Top of Data for review
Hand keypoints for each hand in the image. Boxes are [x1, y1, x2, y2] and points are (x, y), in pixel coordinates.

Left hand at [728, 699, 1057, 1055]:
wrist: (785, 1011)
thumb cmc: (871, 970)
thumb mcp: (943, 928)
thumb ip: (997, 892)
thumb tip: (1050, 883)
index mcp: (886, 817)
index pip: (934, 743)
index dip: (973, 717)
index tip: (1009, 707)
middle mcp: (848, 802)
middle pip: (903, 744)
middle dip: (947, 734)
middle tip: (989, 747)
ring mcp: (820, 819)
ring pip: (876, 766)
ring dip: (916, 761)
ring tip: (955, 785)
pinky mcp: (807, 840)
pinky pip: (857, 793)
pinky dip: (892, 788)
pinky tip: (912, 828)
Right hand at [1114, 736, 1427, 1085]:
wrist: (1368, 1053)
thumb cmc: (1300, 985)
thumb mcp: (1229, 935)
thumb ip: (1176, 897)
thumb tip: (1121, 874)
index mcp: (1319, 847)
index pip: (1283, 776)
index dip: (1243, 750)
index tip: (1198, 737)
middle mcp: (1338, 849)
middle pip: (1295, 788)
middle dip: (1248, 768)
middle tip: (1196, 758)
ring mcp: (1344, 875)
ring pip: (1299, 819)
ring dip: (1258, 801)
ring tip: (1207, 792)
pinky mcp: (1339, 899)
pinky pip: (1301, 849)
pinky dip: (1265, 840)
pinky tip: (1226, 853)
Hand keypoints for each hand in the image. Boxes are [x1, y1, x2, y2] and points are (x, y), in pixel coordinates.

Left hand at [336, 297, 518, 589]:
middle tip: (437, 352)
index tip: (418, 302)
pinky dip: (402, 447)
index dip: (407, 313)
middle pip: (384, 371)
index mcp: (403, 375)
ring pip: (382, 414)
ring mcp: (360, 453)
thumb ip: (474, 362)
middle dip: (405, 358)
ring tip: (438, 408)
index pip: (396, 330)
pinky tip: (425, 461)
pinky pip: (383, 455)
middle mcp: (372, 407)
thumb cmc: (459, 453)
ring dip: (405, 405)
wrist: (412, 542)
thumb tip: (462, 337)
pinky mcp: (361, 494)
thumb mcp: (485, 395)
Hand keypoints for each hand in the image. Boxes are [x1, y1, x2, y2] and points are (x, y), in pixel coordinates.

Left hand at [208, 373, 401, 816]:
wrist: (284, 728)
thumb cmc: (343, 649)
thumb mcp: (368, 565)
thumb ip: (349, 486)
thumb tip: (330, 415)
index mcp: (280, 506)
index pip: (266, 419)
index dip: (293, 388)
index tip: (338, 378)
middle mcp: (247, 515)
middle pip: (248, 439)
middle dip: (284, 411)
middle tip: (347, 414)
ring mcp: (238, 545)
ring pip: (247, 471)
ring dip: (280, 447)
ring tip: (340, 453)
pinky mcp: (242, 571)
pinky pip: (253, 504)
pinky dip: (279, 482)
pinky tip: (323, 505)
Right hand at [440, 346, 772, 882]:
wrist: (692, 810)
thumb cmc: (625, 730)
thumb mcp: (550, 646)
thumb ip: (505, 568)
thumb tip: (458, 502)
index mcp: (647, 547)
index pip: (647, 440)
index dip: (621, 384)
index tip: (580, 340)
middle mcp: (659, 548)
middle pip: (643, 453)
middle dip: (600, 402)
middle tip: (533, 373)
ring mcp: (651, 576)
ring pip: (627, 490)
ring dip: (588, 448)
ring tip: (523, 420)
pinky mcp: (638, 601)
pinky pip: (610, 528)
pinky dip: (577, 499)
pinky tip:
Bottom of Data for review
Problem statement:
Beginning at the line containing "middle tip: (347, 414)", repeat each line exactly through the last line of the entries, and include no other lines.

Expected answer:
middle tip: (347, 414)
ring mcp: (238, 545)
ring pip: (247, 471)
ring dip: (280, 447)
ring tip: (340, 453)
pinky mcp: (242, 571)
pinky pip: (253, 504)
pinky dip: (279, 482)
pinky tip: (323, 505)
Right hand at [440, 346, 772, 882]:
wrist: (692, 810)
thumb cmc: (625, 730)
thumb mcp: (550, 646)
thumb ip: (505, 568)
thumb tip: (458, 502)
index mcp: (647, 547)
index pip: (647, 440)
index dip: (621, 384)
index tip: (580, 340)
middle mcp: (659, 548)
middle pip: (643, 453)
middle dip: (600, 402)
middle tip: (533, 373)
ring mcp: (651, 576)
ring pip: (627, 490)
ring dip: (588, 448)
ring tip: (523, 420)
pinky mcp: (638, 601)
pinky pip: (610, 528)
pinky dip: (577, 499)
pinky tip:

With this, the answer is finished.